In this new production, directed by Arthur Laurents author of the original book and now 91 years old the story is what seems least compelling. Partly this is due to the competent but bland cast. As Tony, leader of the Anglo gang the Jets, Matt Cavenaugh is an attractive, sweet-voiced Broadway leading man, but he doesn't look like he could survive a game of touch football, must less a gang rumble. As Maria, the virginal Puerto Rican girl he falls for, newcomer Josefina Scaglione has a lovely voice and good energy but seems to be acting by the numbers.

But some of the fault, I think, lies in the original script, which might be hefty enough for a sung-through opera but here seems too thin to live up to its ambitions. I don't expect a stage musical about street gangs to have the grit or nuance of the better Hollywood films of the same era, like Blackboard Jungle or Rebel Without a Cause (though a cast of gang members who didn't look like they stepped out of a Chorus Line audition might help). But I do want a love story with at least a hint of conviction, plausibility or sexual heat. The attraction of Maria and Tony is barely motivated to begin with; with two charisma-deficient stars in the roles, it left me cold.

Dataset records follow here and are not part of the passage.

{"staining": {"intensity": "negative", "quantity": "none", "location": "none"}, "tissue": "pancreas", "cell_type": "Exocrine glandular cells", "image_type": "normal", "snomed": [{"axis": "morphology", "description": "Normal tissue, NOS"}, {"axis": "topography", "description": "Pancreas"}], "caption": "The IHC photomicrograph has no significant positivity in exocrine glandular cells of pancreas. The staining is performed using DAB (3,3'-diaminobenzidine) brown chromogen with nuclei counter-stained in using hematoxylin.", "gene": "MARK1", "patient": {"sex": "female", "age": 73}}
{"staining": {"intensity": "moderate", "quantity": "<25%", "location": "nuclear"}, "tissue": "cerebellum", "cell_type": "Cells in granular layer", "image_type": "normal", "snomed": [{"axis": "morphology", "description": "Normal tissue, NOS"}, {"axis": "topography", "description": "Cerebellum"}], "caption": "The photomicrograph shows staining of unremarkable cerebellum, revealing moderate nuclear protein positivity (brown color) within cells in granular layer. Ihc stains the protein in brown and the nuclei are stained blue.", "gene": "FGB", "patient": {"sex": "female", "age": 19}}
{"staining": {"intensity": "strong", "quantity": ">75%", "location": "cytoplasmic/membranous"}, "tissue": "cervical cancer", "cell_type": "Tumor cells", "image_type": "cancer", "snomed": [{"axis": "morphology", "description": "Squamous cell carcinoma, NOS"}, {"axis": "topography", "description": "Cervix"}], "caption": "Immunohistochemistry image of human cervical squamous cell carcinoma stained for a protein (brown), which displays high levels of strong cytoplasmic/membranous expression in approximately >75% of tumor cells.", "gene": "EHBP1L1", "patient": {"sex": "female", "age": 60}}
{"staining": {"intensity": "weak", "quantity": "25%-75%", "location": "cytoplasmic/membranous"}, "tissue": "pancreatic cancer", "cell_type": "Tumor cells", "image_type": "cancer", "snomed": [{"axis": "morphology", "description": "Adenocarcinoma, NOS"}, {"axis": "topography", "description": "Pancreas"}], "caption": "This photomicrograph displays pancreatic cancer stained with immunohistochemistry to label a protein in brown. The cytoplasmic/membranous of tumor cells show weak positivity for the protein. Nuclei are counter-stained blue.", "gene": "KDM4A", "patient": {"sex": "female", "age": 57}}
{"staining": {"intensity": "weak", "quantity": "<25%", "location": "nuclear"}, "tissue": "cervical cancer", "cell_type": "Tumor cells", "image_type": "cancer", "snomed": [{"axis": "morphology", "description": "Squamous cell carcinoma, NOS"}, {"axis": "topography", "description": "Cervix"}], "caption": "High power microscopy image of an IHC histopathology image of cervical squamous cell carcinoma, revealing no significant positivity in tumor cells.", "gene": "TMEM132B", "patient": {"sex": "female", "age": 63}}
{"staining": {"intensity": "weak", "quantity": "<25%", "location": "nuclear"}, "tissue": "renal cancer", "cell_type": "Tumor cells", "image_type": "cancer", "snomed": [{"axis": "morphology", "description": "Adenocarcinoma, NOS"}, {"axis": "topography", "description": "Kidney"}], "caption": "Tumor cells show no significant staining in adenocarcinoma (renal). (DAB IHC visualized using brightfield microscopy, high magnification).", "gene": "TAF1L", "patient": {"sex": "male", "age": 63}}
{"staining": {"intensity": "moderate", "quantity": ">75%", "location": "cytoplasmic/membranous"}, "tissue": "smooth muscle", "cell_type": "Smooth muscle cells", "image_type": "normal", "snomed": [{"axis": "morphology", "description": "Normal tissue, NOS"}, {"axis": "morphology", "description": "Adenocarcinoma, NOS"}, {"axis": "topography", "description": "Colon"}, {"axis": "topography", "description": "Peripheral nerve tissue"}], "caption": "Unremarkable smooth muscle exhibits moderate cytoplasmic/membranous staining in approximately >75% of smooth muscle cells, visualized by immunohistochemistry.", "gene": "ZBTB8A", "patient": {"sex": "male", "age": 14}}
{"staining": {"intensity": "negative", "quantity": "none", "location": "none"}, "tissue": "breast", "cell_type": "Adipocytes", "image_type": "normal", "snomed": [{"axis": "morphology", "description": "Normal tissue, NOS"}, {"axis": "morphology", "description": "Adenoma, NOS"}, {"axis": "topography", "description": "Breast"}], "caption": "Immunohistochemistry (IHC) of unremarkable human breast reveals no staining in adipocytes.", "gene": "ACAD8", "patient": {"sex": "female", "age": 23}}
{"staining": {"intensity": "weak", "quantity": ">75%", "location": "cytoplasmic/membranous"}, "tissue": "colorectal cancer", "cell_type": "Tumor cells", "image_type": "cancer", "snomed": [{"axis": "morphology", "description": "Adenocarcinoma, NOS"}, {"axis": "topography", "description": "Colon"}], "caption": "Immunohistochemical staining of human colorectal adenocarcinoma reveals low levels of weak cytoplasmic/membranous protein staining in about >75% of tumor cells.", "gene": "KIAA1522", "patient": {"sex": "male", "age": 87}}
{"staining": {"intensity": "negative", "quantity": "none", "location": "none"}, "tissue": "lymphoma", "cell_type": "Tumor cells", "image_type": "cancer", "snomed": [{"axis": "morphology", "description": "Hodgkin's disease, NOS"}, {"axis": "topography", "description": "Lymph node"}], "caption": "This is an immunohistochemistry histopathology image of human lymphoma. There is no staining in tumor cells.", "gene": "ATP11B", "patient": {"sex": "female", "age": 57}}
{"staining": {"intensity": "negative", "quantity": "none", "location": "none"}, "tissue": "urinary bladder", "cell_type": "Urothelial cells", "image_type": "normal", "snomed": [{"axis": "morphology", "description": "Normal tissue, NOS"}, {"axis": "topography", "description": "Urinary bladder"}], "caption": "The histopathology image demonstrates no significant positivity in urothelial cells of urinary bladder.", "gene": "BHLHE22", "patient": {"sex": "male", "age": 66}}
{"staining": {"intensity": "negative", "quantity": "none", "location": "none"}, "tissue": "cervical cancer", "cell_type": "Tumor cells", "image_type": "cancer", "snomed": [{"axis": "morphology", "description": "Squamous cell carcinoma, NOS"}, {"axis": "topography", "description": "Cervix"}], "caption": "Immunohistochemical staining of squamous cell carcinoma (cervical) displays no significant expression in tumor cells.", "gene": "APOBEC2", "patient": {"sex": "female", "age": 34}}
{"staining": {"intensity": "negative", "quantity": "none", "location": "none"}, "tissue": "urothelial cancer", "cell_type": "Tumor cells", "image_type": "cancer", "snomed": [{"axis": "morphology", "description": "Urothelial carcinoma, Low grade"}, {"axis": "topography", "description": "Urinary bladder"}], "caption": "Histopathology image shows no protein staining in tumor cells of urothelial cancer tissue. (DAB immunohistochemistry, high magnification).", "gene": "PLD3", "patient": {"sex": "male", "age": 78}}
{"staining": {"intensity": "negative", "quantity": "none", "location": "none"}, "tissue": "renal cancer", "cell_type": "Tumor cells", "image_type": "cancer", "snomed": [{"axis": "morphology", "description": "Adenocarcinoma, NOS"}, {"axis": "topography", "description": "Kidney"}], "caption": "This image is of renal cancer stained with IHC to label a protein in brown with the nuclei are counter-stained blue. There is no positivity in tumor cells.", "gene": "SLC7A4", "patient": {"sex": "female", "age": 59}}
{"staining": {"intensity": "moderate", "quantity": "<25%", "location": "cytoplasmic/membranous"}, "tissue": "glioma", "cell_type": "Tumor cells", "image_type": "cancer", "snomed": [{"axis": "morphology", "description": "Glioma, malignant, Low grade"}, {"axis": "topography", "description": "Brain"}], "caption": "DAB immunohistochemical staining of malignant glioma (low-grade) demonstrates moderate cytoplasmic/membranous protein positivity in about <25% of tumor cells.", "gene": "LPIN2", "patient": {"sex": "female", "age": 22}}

The dancing holds up the best. Robbins' iconic street ballets adapted by Joey McKneely are still vibrant and emotional, and they provide the show with its theatrical high points, especially the climactic rumble that ends Act I. Even so, I felt the production lacked some grandeur, largely because the dancers seemed a bit cramped on the stage of the Palace Theatre. (One night later I watched four actors nearly lost in a vast expanse of stage in a new comedy called The God of Carnage. Can theaters make midseason trades?)